• **REQUIREMENTS**
Please copy the material below word for word, starting at its first line and ending with the line that contains "Biopolitics", including that line.

──────── DATA LINES ────────

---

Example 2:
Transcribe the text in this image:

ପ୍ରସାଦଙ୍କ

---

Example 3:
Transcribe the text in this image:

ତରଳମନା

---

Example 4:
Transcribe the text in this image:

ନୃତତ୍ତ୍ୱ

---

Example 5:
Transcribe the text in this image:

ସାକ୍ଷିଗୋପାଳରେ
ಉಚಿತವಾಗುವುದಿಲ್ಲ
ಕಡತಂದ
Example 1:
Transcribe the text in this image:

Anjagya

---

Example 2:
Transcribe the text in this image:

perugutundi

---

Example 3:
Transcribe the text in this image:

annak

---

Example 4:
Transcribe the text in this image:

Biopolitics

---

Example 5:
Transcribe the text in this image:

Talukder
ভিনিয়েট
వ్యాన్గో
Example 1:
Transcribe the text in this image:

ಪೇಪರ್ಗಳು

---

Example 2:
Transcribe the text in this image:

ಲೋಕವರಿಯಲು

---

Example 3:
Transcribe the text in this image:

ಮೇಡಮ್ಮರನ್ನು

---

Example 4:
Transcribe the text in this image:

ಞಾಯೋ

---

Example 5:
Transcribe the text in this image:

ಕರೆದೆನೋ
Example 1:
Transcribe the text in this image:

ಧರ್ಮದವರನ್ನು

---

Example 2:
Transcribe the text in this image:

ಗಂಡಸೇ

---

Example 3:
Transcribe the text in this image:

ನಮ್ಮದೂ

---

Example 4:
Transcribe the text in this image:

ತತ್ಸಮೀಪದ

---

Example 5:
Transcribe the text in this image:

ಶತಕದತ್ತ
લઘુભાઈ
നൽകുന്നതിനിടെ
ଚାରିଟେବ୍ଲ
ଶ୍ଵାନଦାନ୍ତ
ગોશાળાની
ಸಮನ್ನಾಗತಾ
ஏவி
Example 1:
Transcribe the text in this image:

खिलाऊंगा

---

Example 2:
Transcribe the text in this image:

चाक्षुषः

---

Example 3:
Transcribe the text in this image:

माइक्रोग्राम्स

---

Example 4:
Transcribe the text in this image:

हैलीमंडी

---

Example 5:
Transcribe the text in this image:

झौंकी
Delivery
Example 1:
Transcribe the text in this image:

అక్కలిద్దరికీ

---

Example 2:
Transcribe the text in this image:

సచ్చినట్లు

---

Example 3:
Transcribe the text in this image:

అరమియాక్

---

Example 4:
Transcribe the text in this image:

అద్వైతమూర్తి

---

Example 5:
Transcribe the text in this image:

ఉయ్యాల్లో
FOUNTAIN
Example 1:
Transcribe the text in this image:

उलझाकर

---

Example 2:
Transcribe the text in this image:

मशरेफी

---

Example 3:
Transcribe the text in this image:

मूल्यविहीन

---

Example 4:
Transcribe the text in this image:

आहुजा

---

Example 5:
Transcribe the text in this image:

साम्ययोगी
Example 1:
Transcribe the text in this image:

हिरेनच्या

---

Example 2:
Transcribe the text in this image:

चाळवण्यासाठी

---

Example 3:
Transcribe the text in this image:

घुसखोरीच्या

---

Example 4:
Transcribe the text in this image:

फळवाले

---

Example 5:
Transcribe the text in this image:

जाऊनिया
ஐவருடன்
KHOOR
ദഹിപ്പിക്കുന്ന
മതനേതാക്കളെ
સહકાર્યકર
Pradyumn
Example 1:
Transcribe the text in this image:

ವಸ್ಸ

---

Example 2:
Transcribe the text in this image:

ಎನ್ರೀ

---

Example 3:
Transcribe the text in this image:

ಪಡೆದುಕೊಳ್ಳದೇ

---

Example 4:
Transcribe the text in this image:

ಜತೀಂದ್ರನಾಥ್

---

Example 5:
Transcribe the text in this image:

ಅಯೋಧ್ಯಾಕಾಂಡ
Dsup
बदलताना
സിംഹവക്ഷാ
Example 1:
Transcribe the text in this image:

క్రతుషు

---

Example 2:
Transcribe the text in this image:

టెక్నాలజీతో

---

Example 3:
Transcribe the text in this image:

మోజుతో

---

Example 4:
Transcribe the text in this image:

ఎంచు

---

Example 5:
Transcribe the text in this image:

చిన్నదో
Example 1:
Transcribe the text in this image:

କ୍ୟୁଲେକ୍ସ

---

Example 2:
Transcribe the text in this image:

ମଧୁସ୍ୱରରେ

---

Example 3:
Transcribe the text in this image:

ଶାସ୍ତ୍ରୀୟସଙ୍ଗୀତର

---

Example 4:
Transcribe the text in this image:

────────

• **RESPONSE TO THE TASK**
---

Example 2:
Transcribe the text in this image:

ପ୍ରସାଦଙ୍କ

---

Example 3:
Transcribe the text in this image:

ତରଳମନା

---

Example 4:
Transcribe the text in this image:

ନୃତତ୍ତ୍ୱ

---

Example 5:
Transcribe the text in this image:

ସାକ୍ଷିଗୋପାଳରେ
ಉಚಿತವಾಗುವುದಿಲ್ಲ
ಕಡತಂದ
Example 1:
Transcribe the text in this image:

Anjagya

---

Example 2:
Transcribe the text in this image:

perugutundi

---

Example 3:
Transcribe the text in this image:

annak

---

Example 4:
Transcribe the text in this image:

Biopolitics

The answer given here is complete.